Caution had turned into concern, and abundance had come to mean the number of irreplaceable days on campus that our students, especially our seniors, would miss.

Our college classes now meet live online via the teleconferencing application Zoom.  Students enter their virtual classrooms with the same classmates they sat beside in class. The only difference is that the scenes now looks like the old quiz show Hollywood Squares on steroids, as live miniature pictures of the class members stack up in adjacent rows. 

It is noteworthy (and exciting) that attendance is better than it has been for in-person classes. Evidently the walk to the keyboard is a shorter haul and having a class at their fingertips suits these digital natives.  Students remark that they look forward to this one constant in their lives.

Our undergraduate courses have promptly changed their delivery method and incorporated guest speakers, student presentations, brief tutorials, and discussion groups to enable students to engage and learn.

Student support services have adapted to our new normal as well.  Career services schedule virtual office hours.  The tutoring center provides online sessions.  Counseling has moved to teletherapy, and advisors have ramped up email and Zoom sessions. 

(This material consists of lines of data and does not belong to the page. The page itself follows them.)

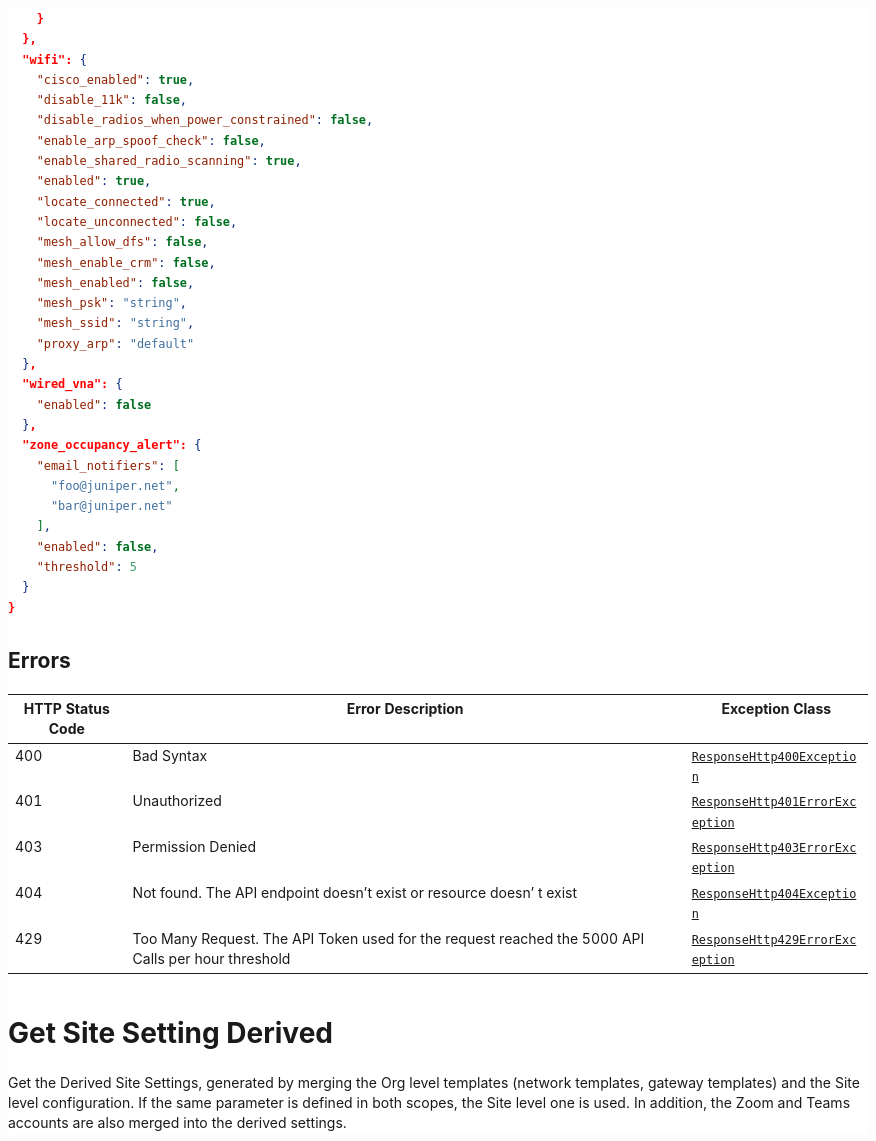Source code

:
 ```json
    }
  },
  "wifi": {
    "cisco_enabled": true,
    "disable_11k": false,
    "disable_radios_when_power_constrained": false,
    "enable_arp_spoof_check": false,
    "enable_shared_radio_scanning": true,
    "enabled": true,
    "locate_connected": true,
    "locate_unconnected": false,
    "mesh_allow_dfs": false,
    "mesh_enable_crm": false,
    "mesh_enabled": false,
    "mesh_psk": "string",
    "mesh_ssid": "string",
    "proxy_arp": "default"
  },
  "wired_vna": {
    "enabled": false
  },
  "zone_occupancy_alert": {
    "email_notifiers": [
      "foo@juniper.net",
      "bar@juniper.net"
    ],
    "enabled": false,
    "threshold": 5
  }
}
```

## Errors

| HTTP Status Code | Error Description | Exception Class |
|  --- | --- | --- |
| 400 | Bad Syntax | [`ResponseHttp400Exception`](../../doc/models/response-http-400-exception.md) |
| 401 | Unauthorized | [`ResponseHttp401ErrorException`](../../doc/models/response-http-401-error-exception.md) |
| 403 | Permission Denied | [`ResponseHttp403ErrorException`](../../doc/models/response-http-403-error-exception.md) |
| 404 | Not found. The API endpoint doesn’t exist or resource doesn’ t exist | [`ResponseHttp404Exception`](../../doc/models/response-http-404-exception.md) |
| 429 | Too Many Request. The API Token used for the request reached the 5000 API Calls per hour threshold | [`ResponseHttp429ErrorException`](../../doc/models/response-http-429-error-exception.md) |


# Get Site Setting Derived

Get the Derived Site Settings, generated by merging the Org level templates (network templates, gateway templates) and the Site level configuration. If the same parameter is defined in both scopes, the Site level one is used. In addition, the Zoom and Teams accounts are also merged into the derived settings.
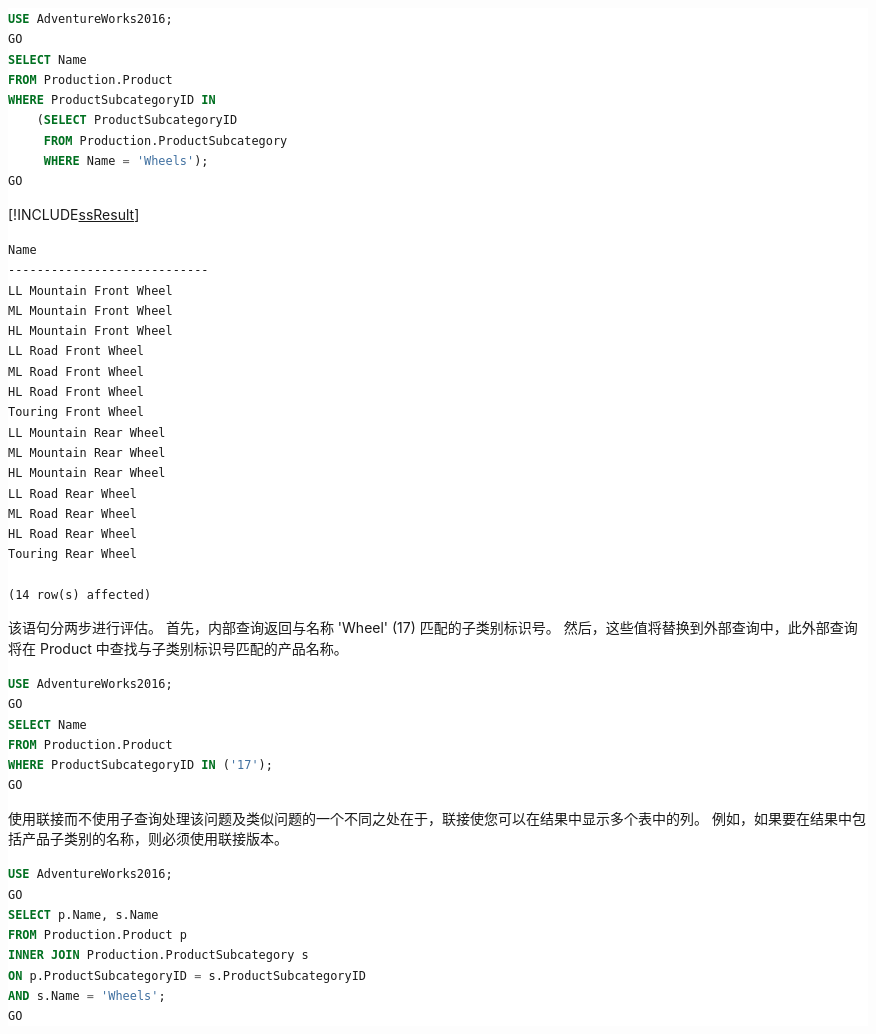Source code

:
 ```sql
USE AdventureWorks2016;
GO
SELECT Name
FROM Production.Product
WHERE ProductSubcategoryID IN
    (SELECT ProductSubcategoryID
     FROM Production.ProductSubcategory
     WHERE Name = 'Wheels');
GO
```

[!INCLUDE[ssResult](../../includes/ssresult-md.md)]     

```
Name
----------------------------
LL Mountain Front Wheel
ML Mountain Front Wheel
HL Mountain Front Wheel
LL Road Front Wheel
ML Road Front Wheel
HL Road Front Wheel
Touring Front Wheel
LL Mountain Rear Wheel
ML Mountain Rear Wheel
HL Mountain Rear Wheel
LL Road Rear Wheel
ML Road Rear Wheel
HL Road Rear Wheel
Touring Rear Wheel

(14 row(s) affected)
```

该语句分两步进行评估。 首先，内部查询返回与名称 'Wheel' (17) 匹配的子类别标识号。 然后，这些值将替换到外部查询中，此外部查询将在 Product 中查找与子类别标识号匹配的产品名称。     

```sql
USE AdventureWorks2016;
GO
SELECT Name
FROM Production.Product
WHERE ProductSubcategoryID IN ('17');
GO
```

使用联接而不使用子查询处理该问题及类似问题的一个不同之处在于，联接使您可以在结果中显示多个表中的列。 例如，如果要在结果中包括产品子类别的名称，则必须使用联接版本。    

```sql
USE AdventureWorks2016;
GO
SELECT p.Name, s.Name
FROM Production.Product p
INNER JOIN Production.ProductSubcategory s
ON p.ProductSubcategoryID = s.ProductSubcategoryID
AND s.Name = 'Wheels';
GO
```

We have held Zoom Town Hall meetings with our students to answer their questions and understand how they’re adjusting to their new circumstances. Student Affairs hosts daily Zoom drop-in sessions and has scheduled virtual Kahoot contests and other competitive games and activities.  

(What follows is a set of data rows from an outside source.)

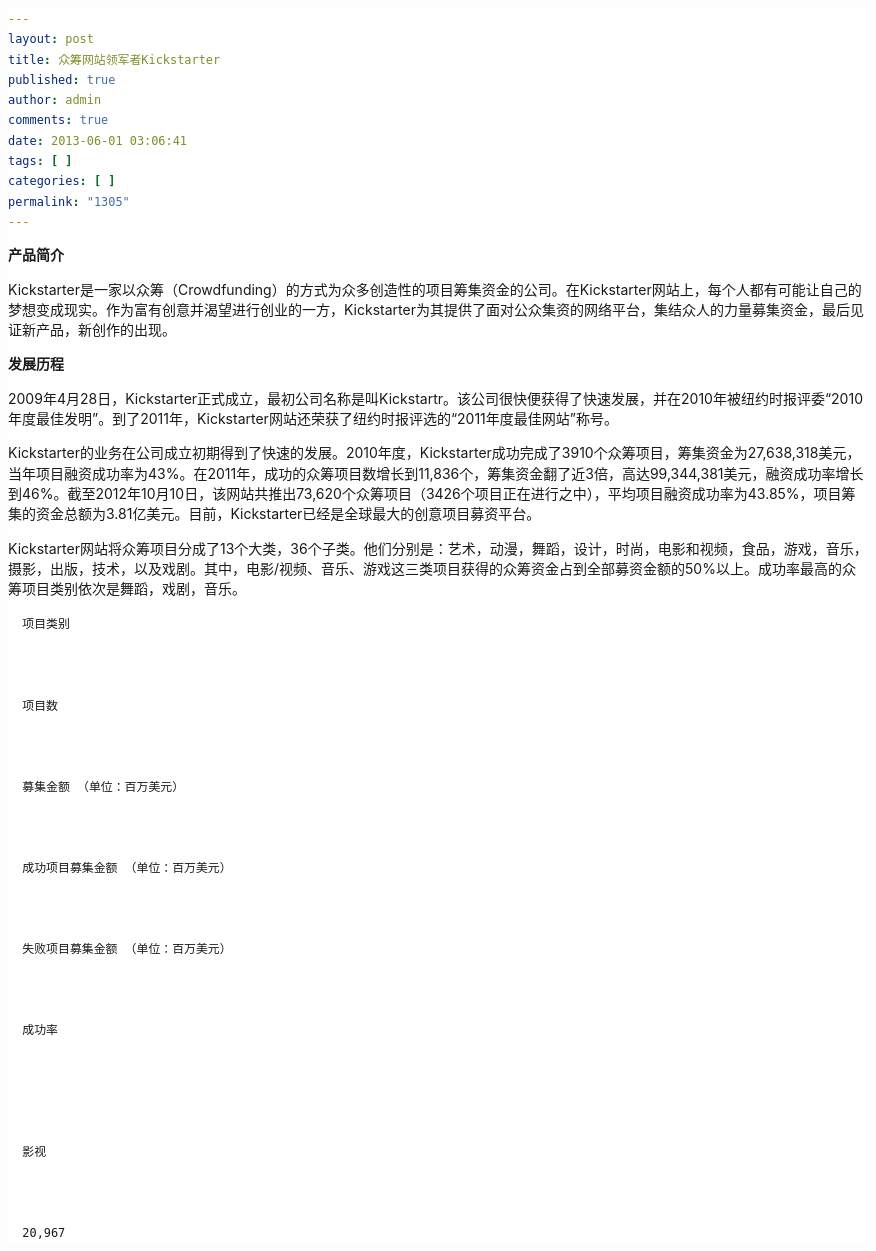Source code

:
 ```yaml
---
layout: post
title: 众筹网站领军者Kickstarter
published: true
author: admin
comments: true
date: 2013-06-01 03:06:41
tags: [ ]
categories: [ ]
permalink: "1305"
---
```

**产品简介**

Kickstarter是一家以众筹（Crowdfunding）的方式为众多创造性的项目筹集资金的公司。在Kickstarter网站上，每个人都有可能让自己的梦想变成现实。作为富有创意并渴望进行创业的一方，Kickstarter为其提供了面对公众集资的网络平台，集结众人的力量募集资金，最后见证新产品，新创作的出现。

**发展历程**

2009年4月28日，Kickstarter正式成立，最初公司名称是叫Kickstartr。该公司很快便获得了快速发展，并在2010年被纽约时报评委“2010年度最佳发明”。到了2011年，Kickstarter网站还荣获了纽约时报评选的“2011年度最佳网站”称号。

Kickstarter的业务在公司成立初期得到了快速的发展。2010年度，Kickstarter成功完成了3910个众筹项目，筹集资金为27,638,318美元，当年项目融资成功率为43%。在2011年，成功的众筹项目数增长到11,836个，筹集资金翻了近3倍，高达99,344,381美元，融资成功率增长到46%。截至2012年10月10日，该网站共推出73,620个众筹项目（3426个项目正在进行之中），平均项目融资成功率为43.85%，项目筹集的资金总额为3.81亿美元。目前，Kickstarter已经是全球最大的创意项目募资平台。

Kickstarter网站将众筹项目分成了13个大类，36个子类。他们分别是：艺术，动漫，舞蹈，设计，时尚，电影和视频，食品，游戏，音乐，摄影，出版，技术，以及戏剧。其中，电影/视频、音乐、游戏这三类项目获得的众筹资金占到全部募资金额的50%以上。成功率最高的众筹项目类别依次是舞蹈，戏剧，音乐。


  
    
      项目类别
    
    
    
      项目数
    
    
    
      募集金额 （单位：百万美元）
    
    
    
      成功项目募集金额 （单位：百万美元）
    
    
    
      失败项目募集金额 （单位：百万美元）
    
    
    
      成功率
    
  
  
  
    
      影视
    
    
    
      20,967
    
    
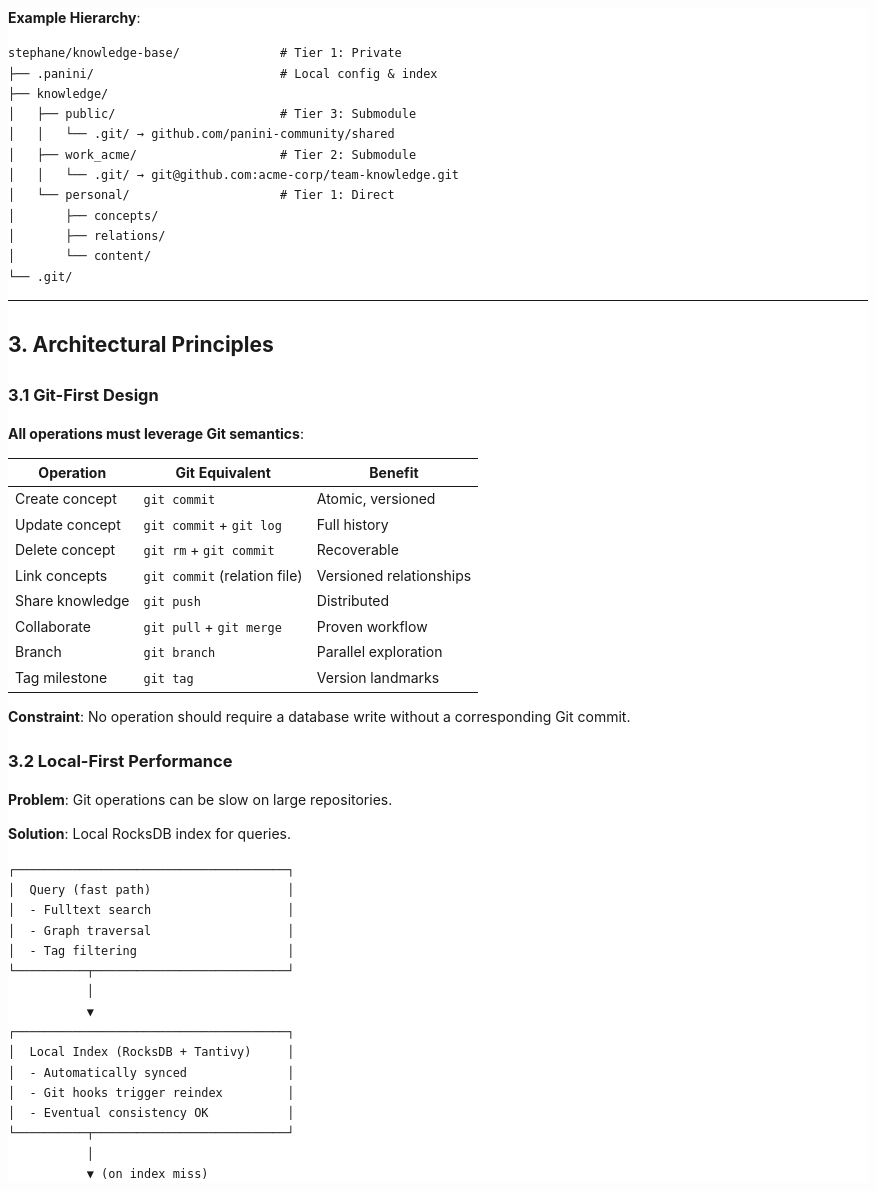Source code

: **Example Hierarchy**:
```
stephane/knowledge-base/              # Tier 1: Private
├── .panini/                          # Local config & index
├── knowledge/
│   ├── public/                       # Tier 3: Submodule
│   │   └── .git/ → github.com/panini-community/shared
│   ├── work_acme/                    # Tier 2: Submodule
│   │   └── .git/ → git@github.com:acme-corp/team-knowledge.git
│   └── personal/                     # Tier 1: Direct
│       ├── concepts/
│       ├── relations/
│       └── content/
└── .git/
```

---

## 3. Architectural Principles

### 3.1 Git-First Design

**All operations must leverage Git semantics**:

| Operation | Git Equivalent | Benefit |
|-----------|---------------|---------|
| Create concept | `git commit` | Atomic, versioned |
| Update concept | `git commit` + `git log` | Full history |
| Delete concept | `git rm` + `git commit` | Recoverable |
| Link concepts | `git commit` (relation file) | Versioned relationships |
| Share knowledge | `git push` | Distributed |
| Collaborate | `git pull` + `git merge` | Proven workflow |
| Branch | `git branch` | Parallel exploration |
| Tag milestone | `git tag` | Version landmarks |

**Constraint**: No operation should require a database write without a corresponding Git commit.

### 3.2 Local-First Performance

**Problem**: Git operations can be slow on large repositories.

**Solution**: Local RocksDB index for queries.

```
┌──────────────────────────────────────┐
│  Query (fast path)                   │
│  - Fulltext search                   │
│  - Graph traversal                   │
│  - Tag filtering                     │
└──────────┬───────────────────────────┘
           │
           ▼
┌──────────────────────────────────────┐
│  Local Index (RocksDB + Tantivy)     │
│  - Automatically synced              │
│  - Git hooks trigger reindex         │
│  - Eventual consistency OK           │
└──────────┬───────────────────────────┘
           │
           ▼ (on index miss)
```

And our Annual Elevator Speech Competition (which challenges students to sum up their job qualifications in the time it takes to get to the 50th floor)?  Enter YouTube on the evening of April 15th.

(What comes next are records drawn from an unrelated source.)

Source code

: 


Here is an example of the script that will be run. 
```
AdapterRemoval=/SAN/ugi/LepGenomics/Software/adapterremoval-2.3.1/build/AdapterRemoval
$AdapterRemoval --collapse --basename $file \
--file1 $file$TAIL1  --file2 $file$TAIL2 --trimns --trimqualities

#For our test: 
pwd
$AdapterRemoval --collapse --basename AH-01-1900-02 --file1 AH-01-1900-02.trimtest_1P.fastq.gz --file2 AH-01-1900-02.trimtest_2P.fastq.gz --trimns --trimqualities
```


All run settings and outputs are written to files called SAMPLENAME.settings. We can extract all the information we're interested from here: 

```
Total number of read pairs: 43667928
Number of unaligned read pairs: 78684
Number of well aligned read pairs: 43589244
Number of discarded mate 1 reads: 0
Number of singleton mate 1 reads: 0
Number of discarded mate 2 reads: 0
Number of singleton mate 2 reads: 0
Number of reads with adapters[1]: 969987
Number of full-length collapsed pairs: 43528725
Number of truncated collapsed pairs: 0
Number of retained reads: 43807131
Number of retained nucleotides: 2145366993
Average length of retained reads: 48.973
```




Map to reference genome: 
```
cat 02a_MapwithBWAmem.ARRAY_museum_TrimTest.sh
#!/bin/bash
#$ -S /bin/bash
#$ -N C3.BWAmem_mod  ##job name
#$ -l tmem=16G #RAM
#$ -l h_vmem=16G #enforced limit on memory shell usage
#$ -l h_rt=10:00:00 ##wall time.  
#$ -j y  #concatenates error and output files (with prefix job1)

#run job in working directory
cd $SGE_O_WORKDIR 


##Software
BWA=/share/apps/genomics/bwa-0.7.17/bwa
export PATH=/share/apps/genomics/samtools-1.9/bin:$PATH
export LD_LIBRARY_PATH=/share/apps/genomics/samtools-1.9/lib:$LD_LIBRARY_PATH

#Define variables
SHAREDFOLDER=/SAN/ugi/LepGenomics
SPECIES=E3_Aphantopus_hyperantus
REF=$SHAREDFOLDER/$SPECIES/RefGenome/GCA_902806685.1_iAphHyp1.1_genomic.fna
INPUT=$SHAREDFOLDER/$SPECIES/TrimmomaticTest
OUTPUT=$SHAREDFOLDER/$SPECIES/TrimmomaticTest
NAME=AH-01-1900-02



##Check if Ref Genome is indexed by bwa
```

Our campus may be quiet, but our off-campus connections are booming.

Staying in touch with prospective students has taken on a new meaning.  They attend Zoom sessions to learn about majors and concentrations from faculty and current students.  Coaches and athletes connect live with future teammates.  We conduct virtual open houses for students and families, replete with tours but without the snacks and beverages.  

Phone calls, emails, texts, and social media have long been time-honored parts of the process, but we have entered a brave new world destined to outlive the current health crisis and bring useful and permanent dimensions to the educational experience.

We haven’t stopped there.  We have just launched Zoom classes for high school students interested in earning college credits while they may have more time on their hands.

I’ve been especially thinking the past two weeks about our seniors, who will spend their last term at Nichols remotely. We are planning a virtual celebration on May 2, our original commencement day. This virus has stolen our traditions this year, but one thing we will replicate is the champagne toast to the graduating class. 

As we were parting last month, I promised our seniors that we would schedule an in-person event with all the pomp and circumstance once we are allowed to hold large gatherings again. I just can’t predict when that might be, but I eagerly look forward to it! 

What does the future hold? I believe there is a need – perhaps now more than ever – for the residential college experience. While we work hard to mimic in-person events and build community through Microsoft Teams, Zoom sessions, phone calls, and social media posts, it is still a substitute for the experience of coming of age surrounded by peers, professors and professional staff who are dedicated to your success.

While it is difficult at this time for us, along with other colleges, to predict what we will face in the fall semester, we are detailing various scenarios. Results from the aftermath of the 2008 financial crisis provide a starting point for estimating enrollment and retention, but there really is no playbook for today’s crisis.

Bison are tough. The Herd is strong. We will all look back on this as one of the most profound events in our lifetime. But we will emerge from it stronger with much more appreciation of all the things large and small for which we are thankful.